Ünüvar (2003) yapmış olduğu araştırmada algılanan sosyal desteğin, 15-18 yaşlarındaki bireylerin problem çözme becerilerine ve benlik saygılarına olan etkisine bakmıştır. 710 lise öğrencisinin katılımıyla elde edilen sonuçlar; problem çözme becerilerinin cinsiyete, anne çalışma ve eğitim durumuna, öğrenim alanına, okula, aile ve arkadaşlardan alınan sosyal desteğe göre fark bulunmuştur. Aile ve arkadaşlardan alınan sosyal desteğin artmasıyla problem çözme becerinin de arttığı, benlik saygısı yüksek olan öğrencilerin ise problem çözme becerilerinin de arttığı tespit edilmiştir.

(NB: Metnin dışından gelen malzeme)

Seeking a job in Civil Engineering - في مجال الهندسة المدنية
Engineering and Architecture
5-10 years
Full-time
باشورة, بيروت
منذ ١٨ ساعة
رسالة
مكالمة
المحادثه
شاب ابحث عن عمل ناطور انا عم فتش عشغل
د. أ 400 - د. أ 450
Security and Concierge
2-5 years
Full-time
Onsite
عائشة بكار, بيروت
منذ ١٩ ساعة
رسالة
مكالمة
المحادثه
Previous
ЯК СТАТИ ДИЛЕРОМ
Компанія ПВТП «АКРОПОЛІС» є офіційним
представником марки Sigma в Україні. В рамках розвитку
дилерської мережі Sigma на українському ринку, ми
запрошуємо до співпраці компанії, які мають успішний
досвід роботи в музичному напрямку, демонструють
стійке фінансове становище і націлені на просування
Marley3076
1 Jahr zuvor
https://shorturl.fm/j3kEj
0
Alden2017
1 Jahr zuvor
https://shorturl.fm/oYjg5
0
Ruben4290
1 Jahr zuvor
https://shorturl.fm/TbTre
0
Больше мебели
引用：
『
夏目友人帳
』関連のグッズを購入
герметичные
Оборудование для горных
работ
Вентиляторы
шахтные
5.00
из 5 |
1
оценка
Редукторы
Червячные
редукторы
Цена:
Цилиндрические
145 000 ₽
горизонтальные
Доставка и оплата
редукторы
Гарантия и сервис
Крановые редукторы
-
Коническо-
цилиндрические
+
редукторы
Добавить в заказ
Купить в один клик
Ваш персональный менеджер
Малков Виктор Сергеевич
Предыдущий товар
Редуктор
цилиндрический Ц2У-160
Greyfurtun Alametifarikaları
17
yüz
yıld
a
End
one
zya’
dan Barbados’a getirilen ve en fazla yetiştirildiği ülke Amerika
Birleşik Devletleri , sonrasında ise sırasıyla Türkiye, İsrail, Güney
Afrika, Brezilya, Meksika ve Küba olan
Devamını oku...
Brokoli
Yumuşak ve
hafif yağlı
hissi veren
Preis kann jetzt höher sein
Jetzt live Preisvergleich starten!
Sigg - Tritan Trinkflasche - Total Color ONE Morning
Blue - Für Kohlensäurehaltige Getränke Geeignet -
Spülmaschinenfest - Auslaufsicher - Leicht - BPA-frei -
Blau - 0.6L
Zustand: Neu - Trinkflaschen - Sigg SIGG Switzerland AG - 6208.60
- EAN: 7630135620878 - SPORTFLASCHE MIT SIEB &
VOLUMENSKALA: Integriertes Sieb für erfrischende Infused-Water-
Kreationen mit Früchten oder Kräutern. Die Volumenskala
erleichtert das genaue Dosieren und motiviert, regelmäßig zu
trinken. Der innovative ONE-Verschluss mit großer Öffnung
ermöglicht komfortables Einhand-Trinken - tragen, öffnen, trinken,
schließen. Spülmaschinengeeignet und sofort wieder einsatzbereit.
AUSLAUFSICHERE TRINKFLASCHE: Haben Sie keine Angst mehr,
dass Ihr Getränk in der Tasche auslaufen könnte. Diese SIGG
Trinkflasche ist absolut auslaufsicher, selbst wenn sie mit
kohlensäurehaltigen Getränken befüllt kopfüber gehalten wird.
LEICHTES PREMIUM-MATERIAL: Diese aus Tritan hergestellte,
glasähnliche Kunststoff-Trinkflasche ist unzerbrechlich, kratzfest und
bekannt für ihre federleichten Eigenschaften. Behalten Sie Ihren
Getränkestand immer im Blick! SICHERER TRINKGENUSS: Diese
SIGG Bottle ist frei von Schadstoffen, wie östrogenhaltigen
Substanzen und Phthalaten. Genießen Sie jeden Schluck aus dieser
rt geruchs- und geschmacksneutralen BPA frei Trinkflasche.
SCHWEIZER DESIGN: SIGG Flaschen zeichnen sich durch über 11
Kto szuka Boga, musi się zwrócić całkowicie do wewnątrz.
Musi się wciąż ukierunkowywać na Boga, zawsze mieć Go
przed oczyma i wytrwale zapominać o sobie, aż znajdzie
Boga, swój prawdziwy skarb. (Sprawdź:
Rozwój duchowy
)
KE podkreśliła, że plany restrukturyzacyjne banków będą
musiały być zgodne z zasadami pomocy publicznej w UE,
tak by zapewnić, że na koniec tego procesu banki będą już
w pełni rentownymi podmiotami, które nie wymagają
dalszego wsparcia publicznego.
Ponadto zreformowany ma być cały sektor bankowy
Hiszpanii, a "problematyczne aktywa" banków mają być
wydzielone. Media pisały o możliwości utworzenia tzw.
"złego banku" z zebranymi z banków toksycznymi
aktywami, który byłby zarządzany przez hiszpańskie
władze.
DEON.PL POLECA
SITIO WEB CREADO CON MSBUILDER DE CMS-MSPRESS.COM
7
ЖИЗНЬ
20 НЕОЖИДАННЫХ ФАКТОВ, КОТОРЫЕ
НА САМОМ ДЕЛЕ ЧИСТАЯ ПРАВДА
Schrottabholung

Yılmaz (2013) araştırmasında, lise öğrencilerin internet bağımlılık düzeylerinin ve problem çözme becerilerinin cinsiyete, yaşa, okula, ekonomik düzeye, interneti kullanım amacına ve süresine göre etkisini incelemiştir. 400 lise öğrencisinin örneklemi oluşturduğu araştırmada, öğrencilerin internet bağımlılık düzeyi arttıkça problem çözme becerilerinin azaldığı tespit edilmiştir. Bununla birlikte erkek öğrencilerin, Anadolu lisesi öğrencilerinin, interneti araştırma ve iletişim amacıyla kullanan öğrencilerin ve interneti 10 saat ve altı kullanan öğrencilerin problem çözme becerilerinin daha yüksek olduğu saptanmıştır.